The records underneath are to be printed in full and exactly, with no pictures carried over.

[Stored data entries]
<<<<

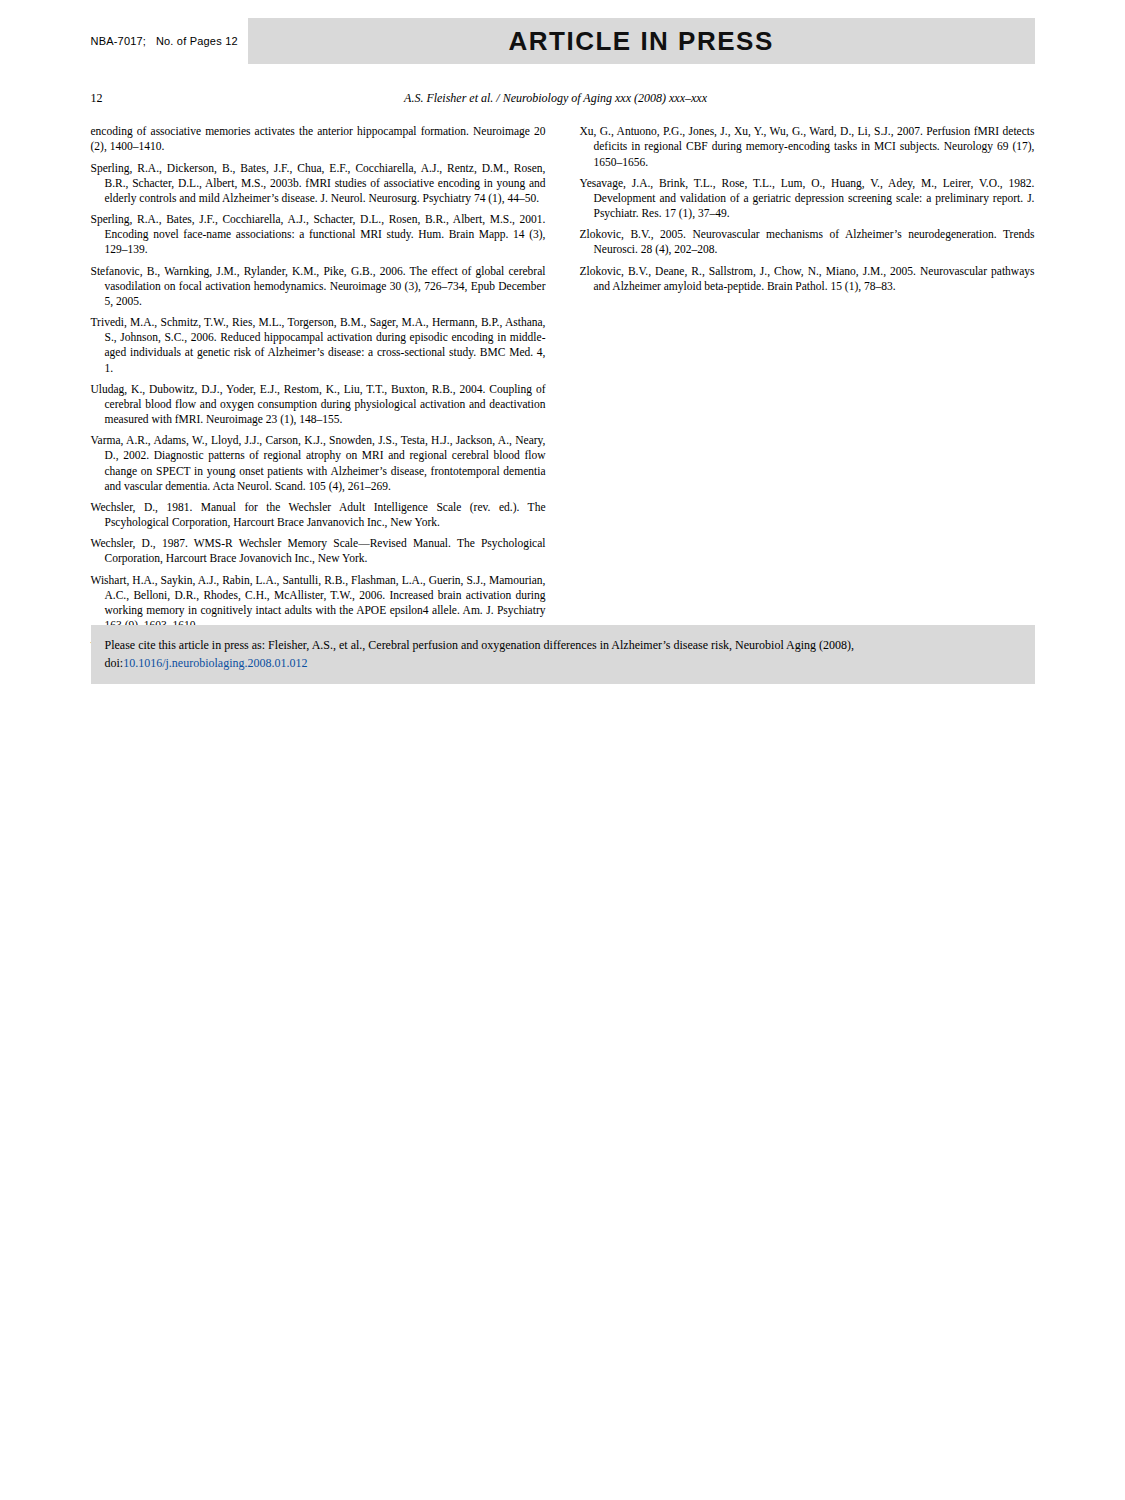NBA-7017; No. of Pages 12
ARTICLE IN PRESS
12
A.S. Fleisher et al. / Neurobiology of Aging xxx (2008) xxx–xxx
encoding of associative memories activates the anterior hippocampal formation. Neuroimage 20 (2), 1400–1410.
Sperling, R.A., Dickerson, B., Bates, J.F., Chua, E.F., Cocchiarella, A.J., Rentz, D.M., Rosen, B.R., Schacter, D.L., Albert, M.S., 2003b. fMRI studies of associative encoding in young and elderly controls and mild Alzheimer’s disease. J. Neurol. Neurosurg. Psychiatry 74 (1), 44–50.
Sperling, R.A., Bates, J.F., Cocchiarella, A.J., Schacter, D.L., Rosen, B.R., Albert, M.S., 2001. Encoding novel face-name associations: a functional MRI study. Hum. Brain Mapp. 14 (3), 129–139.
Stefanovic, B., Warnking, J.M., Rylander, K.M., Pike, G.B., 2006. The effect of global cerebral vasodilation on focal activation hemodynamics. Neuroimage 30 (3), 726–734, Epub December 5, 2005.
Trivedi, M.A., Schmitz, T.W., Ries, M.L., Torgerson, B.M., Sager, M.A., Hermann, B.P., Asthana, S., Johnson, S.C., 2006. Reduced hippocampal activation during episodic encoding in middle-aged individuals at genetic risk of Alzheimer’s disease: a cross-sectional study. BMC Med. 4, 1.
Uludag, K., Dubowitz, D.J., Yoder, E.J., Restom, K., Liu, T.T., Buxton, R.B., 2004. Coupling of cerebral blood flow and oxygen consumption during physiological activation and deactivation measured with fMRI. Neuroimage 23 (1), 148–155.
Varma, A.R., Adams, W., Lloyd, J.J., Carson, K.J., Snowden, J.S., Testa, H.J., Jackson, A., Neary, D., 2002. Diagnostic patterns of regional atrophy on MRI and regional cerebral blood flow change on SPECT in young onset patients with Alzheimer’s disease, frontotemporal dementia and vascular dementia. Acta Neurol. Scand. 105 (4), 261–269.
Wechsler, D., 1981. Manual for the Wechsler Adult Intelligence Scale (rev. ed.). The Pscyhological Corporation, Harcourt Brace Janvanovich Inc., New York.
Wechsler, D., 1987. WMS-R Wechsler Memory Scale—Revised Manual. The Psychological Corporation, Harcourt Brace Jovanovich Inc., New York.
Wishart, H.A., Saykin, A.J., Rabin, L.A., Santulli, R.B., Flashman, L.A., Guerin, S.J., Mamourian, A.C., Belloni, D.R., Rhodes, C.H., McAllister, T.W., 2006. Increased brain activation during working memory in cognitively intact adults with the APOE epsilon4 allele. Am. J. Psychiatry 163 (9), 1603–1610.
Wong, E.C., Buxton, R.B., Frank, L.R., 1998. Quantitative imaging of perfusion using a single subtraction (QUIPSS and QUIPSS II). Magn. Reson. Med. 39 (5), 702–708.
Xu, G., Antuono, P.G., Jones, J., Xu, Y., Wu, G., Ward, D., Li, S.J., 2007. Perfusion fMRI detects deficits in regional CBF during memory-encoding tasks in MCI subjects. Neurology 69 (17), 1650–1656.
Yesavage, J.A., Brink, T.L., Rose, T.L., Lum, O., Huang, V., Adey, M., Leirer, V.O., 1982. Development and validation of a geriatric depression screening scale: a preliminary report. J. Psychiatr. Res. 17 (1), 37–49.
Zlokovic, B.V., 2005. Neurovascular mechanisms of Alzheimer’s neurodegeneration. Trends Neurosci. 28 (4), 202–208.
Zlokovic, B.V., Deane, R., Sallstrom, J., Chow, N., Miano, J.M., 2005. Neurovascular pathways and Alzheimer amyloid beta-peptide. Brain Pathol. 15 (1), 78–83.
Please cite this article in press as: Fleisher, A.S., et al., Cerebral perfusion and oxygenation differences in Alzheimer’s disease risk, Neurobiol Aging (2008), doi:10.1016/j.neurobiolaging.2008.01.012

>>>>

— SOLUTION TO THIS PROBLEM —
NBA-7017; No. of Pages 12
ARTICLE IN PRESS
12
A.S. Fleisher et al. / Neurobiology of Aging xxx (2008) xxx–xxx
encoding of associative memories activates the anterior hippocampal formation. Neuroimage 20 (2), 1400–1410.
Sperling, R.A., Dickerson, B., Bates, J.F., Chua, E.F., Cocchiarella, A.J., Rentz, D.M., Rosen, B.R., Schacter, D.L., Albert, M.S., 2003b. fMRI studies of associative encoding in young and elderly controls and mild Alzheimer’s disease. J. Neurol. Neurosurg. Psychiatry 74 (1), 44–50.
Sperling, R.A., Bates, J.F., Cocchiarella, A.J., Schacter, D.L., Rosen, B.R., Albert, M.S., 2001. Encoding novel face-name associations: a functional MRI study. Hum. Brain Mapp. 14 (3), 129–139.
Stefanovic, B., Warnking, J.M., Rylander, K.M., Pike, G.B., 2006. The effect of global cerebral vasodilation on focal activation hemodynamics. Neuroimage 30 (3), 726–734, Epub December 5, 2005.
Trivedi, M.A., Schmitz, T.W., Ries, M.L., Torgerson, B.M., Sager, M.A., Hermann, B.P., Asthana, S., Johnson, S.C., 2006. Reduced hippocampal activation during episodic encoding in middle-aged individuals at genetic risk of Alzheimer’s disease: a cross-sectional study. BMC Med. 4, 1.
Uludag, K., Dubowitz, D.J., Yoder, E.J., Restom, K., Liu, T.T., Buxton, R.B., 2004. Coupling of cerebral blood flow and oxygen consumption during physiological activation and deactivation measured with fMRI. Neuroimage 23 (1), 148–155.
Varma, A.R., Adams, W., Lloyd, J.J., Carson, K.J., Snowden, J.S., Testa, H.J., Jackson, A., Neary, D., 2002. Diagnostic patterns of regional atrophy on MRI and regional cerebral blood flow change on SPECT in young onset patients with Alzheimer’s disease, frontotemporal dementia and vascular dementia. Acta Neurol. Scand. 105 (4), 261–269.
Wechsler, D., 1981. Manual for the Wechsler Adult Intelligence Scale (rev. ed.). The Pscyhological Corporation, Harcourt Brace Janvanovich Inc., New York.
Wechsler, D., 1987. WMS-R Wechsler Memory Scale—Revised Manual. The Psychological Corporation, Harcourt Brace Jovanovich Inc., New York.
Wishart, H.A., Saykin, A.J., Rabin, L.A., Santulli, R.B., Flashman, L.A., Guerin, S.J., Mamourian, A.C., Belloni, D.R., Rhodes, C.H., McAllister, T.W., 2006. Increased brain activation during working memory in cognitively intact adults with the APOE epsilon4 allele. Am. J. Psychiatry 163 (9), 1603–1610.
Wong, E.C., Buxton, R.B., Frank, L.R., 1998. Quantitative imaging of perfusion using a single subtraction (QUIPSS and QUIPSS II). Magn. Reson. Med. 39 (5), 702–708.
Xu, G., Antuono, P.G., Jones, J., Xu, Y., Wu, G., Ward, D., Li, S.J., 2007. Perfusion fMRI detects deficits in regional CBF during memory-encoding tasks in MCI subjects. Neurology 69 (17), 1650–1656.
Yesavage, J.A., Brink, T.L., Rose, T.L., Lum, O., Huang, V., Adey, M., Leirer, V.O., 1982. Development and validation of a geriatric depression screening scale: a preliminary report. J. Psychiatr. Res. 17 (1), 37–49.
Zlokovic, B.V., 2005. Neurovascular mechanisms of Alzheimer’s neurodegeneration. Trends Neurosci. 28 (4), 202–208.
Zlokovic, B.V., Deane, R., Sallstrom, J., Chow, N., Miano, J.M., 2005. Neurovascular pathways and Alzheimer amyloid beta-peptide. Brain Pathol. 15 (1), 78–83.
Please cite this article in press as: Fleisher, A.S., et al., Cerebral perfusion and oxygenation differences in Alzheimer’s disease risk, Neurobiol Aging (2008), doi:10.1016/j.neurobiolaging.2008.01.012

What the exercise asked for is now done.